Task brief
Please copy out every line in the records below that includes the word "Check".

Saved data entries
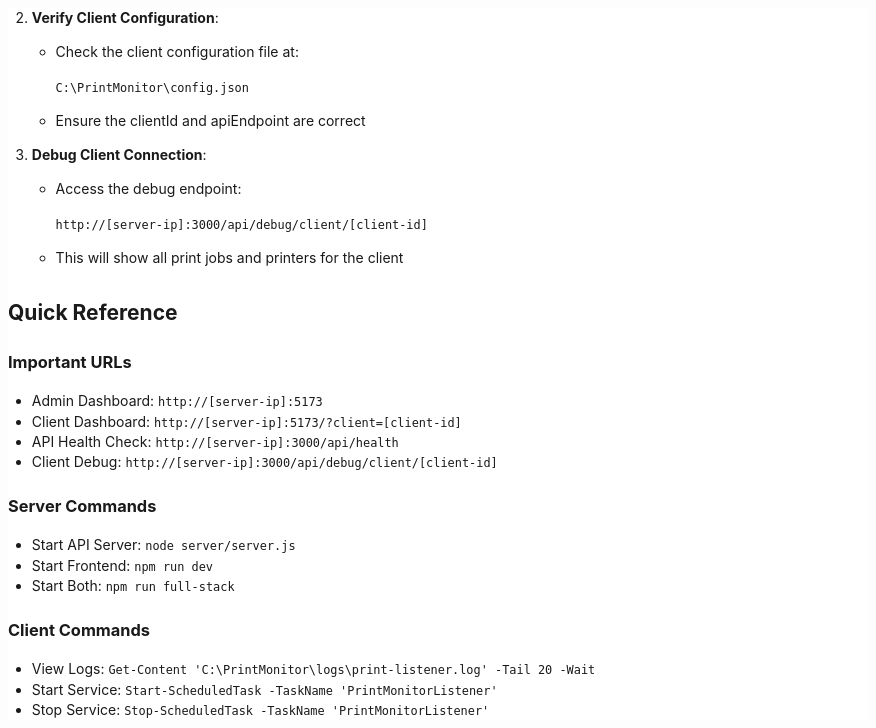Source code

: 2. **Verify Client Configuration**:
   - Check the client configuration file at:
     ```
     C:\PrintMonitor\config.json
     ```
   - Ensure the clientId and apiEndpoint are correct

3. **Debug Client Connection**:
   - Access the debug endpoint:
     ```
     http://[server-ip]:3000/api/debug/client/[client-id]
     ```
   - This will show all print jobs and printers for the client

## Quick Reference

### Important URLs
- Admin Dashboard: `http://[server-ip]:5173`
- Client Dashboard: `http://[server-ip]:5173/?client=[client-id]`
- API Health Check: `http://[server-ip]:3000/api/health`
- Client Debug: `http://[server-ip]:3000/api/debug/client/[client-id]`

### Server Commands
- Start API Server: `node server/server.js`
- Start Frontend: `npm run dev`
- Start Both: `npm run full-stack`

### Client Commands
- View Logs: `Get-Content 'C:\PrintMonitor\logs\print-listener.log' -Tail 20 -Wait`
- Start Service: `Start-ScheduledTask -TaskName 'PrintMonitorListener'`
- Stop Service: `Stop-ScheduledTask -TaskName 'PrintMonitorListener'`
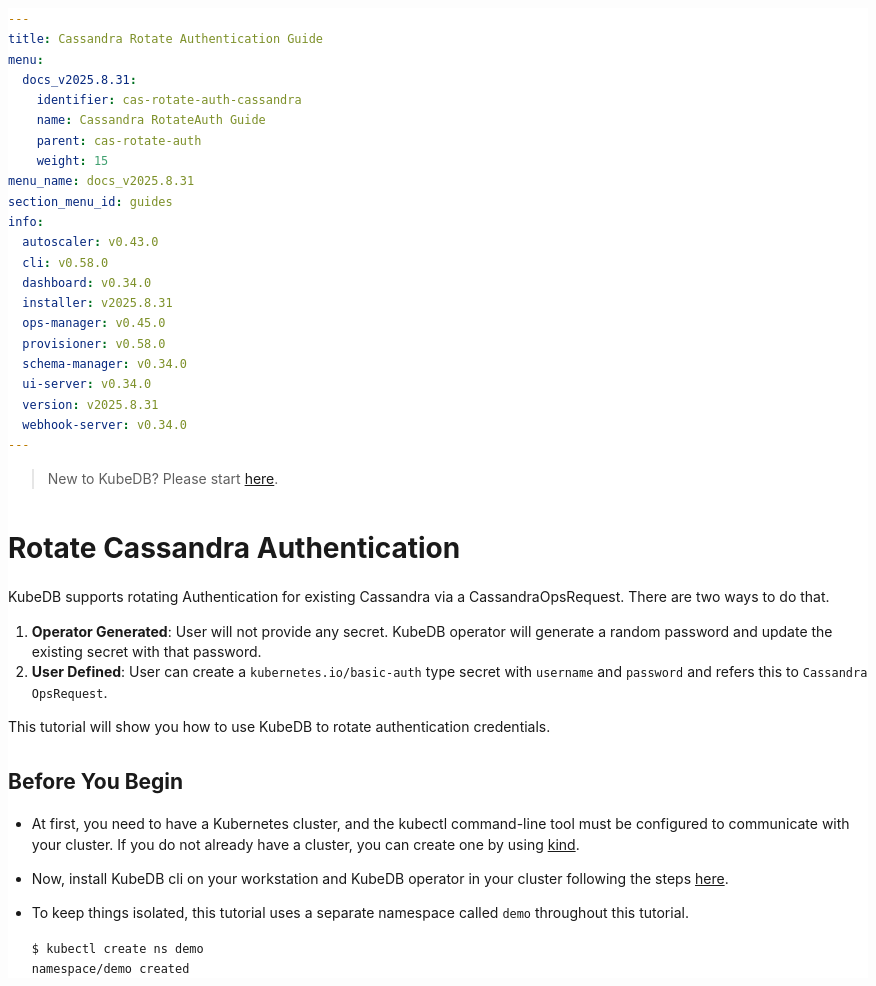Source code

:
 ```yaml
---
title: Cassandra Rotate Authentication Guide
menu:
  docs_v2025.8.31:
    identifier: cas-rotate-auth-cassandra
    name: Cassandra RotateAuth Guide
    parent: cas-rotate-auth
    weight: 15
menu_name: docs_v2025.8.31
section_menu_id: guides
info:
  autoscaler: v0.43.0
  cli: v0.58.0
  dashboard: v0.34.0
  installer: v2025.8.31
  ops-manager: v0.45.0
  provisioner: v0.58.0
  schema-manager: v0.34.0
  ui-server: v0.34.0
  version: v2025.8.31
  webhook-server: v0.34.0
---
```


> New to KubeDB? Please start [here](/docs/v2025.8.31/README).

# Rotate Cassandra Authentication

KubeDB supports rotating Authentication for existing Cassandra via a CassandraOpsRequest. There are two ways to do that.
1. **Operator Generated**: User will not provide any secret. KubeDB operator will generate a random password and update the existing secret with that password.
2. **User Defined**: User can create a `kubernetes.io/basic-auth` type secret with `username` and  `password` and refers this to `CassandraOpsRequest`.

This tutorial will show you how to use KubeDB to rotate authentication credentials.

## Before You Begin

- At first, you need to have a Kubernetes cluster, and the kubectl command-line tool must be configured to communicate with your cluster. If you do not already have a cluster, you can create one by using [kind](https://kind.sigs.k8s.io/docs/user/quick-start/).

- Now, install KubeDB cli on your workstation and KubeDB operator in your cluster following the steps [here](/docs/v2025.8.31/setup/README).

- To keep things isolated, this tutorial uses a separate namespace called `demo` throughout this tutorial.

  ```bash
  $ kubectl create ns demo
  namespace/demo created
  ```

Problem solution
   - Check the client configuration file at:
- API Health Check: `http://[server-ip]:3000/api/health`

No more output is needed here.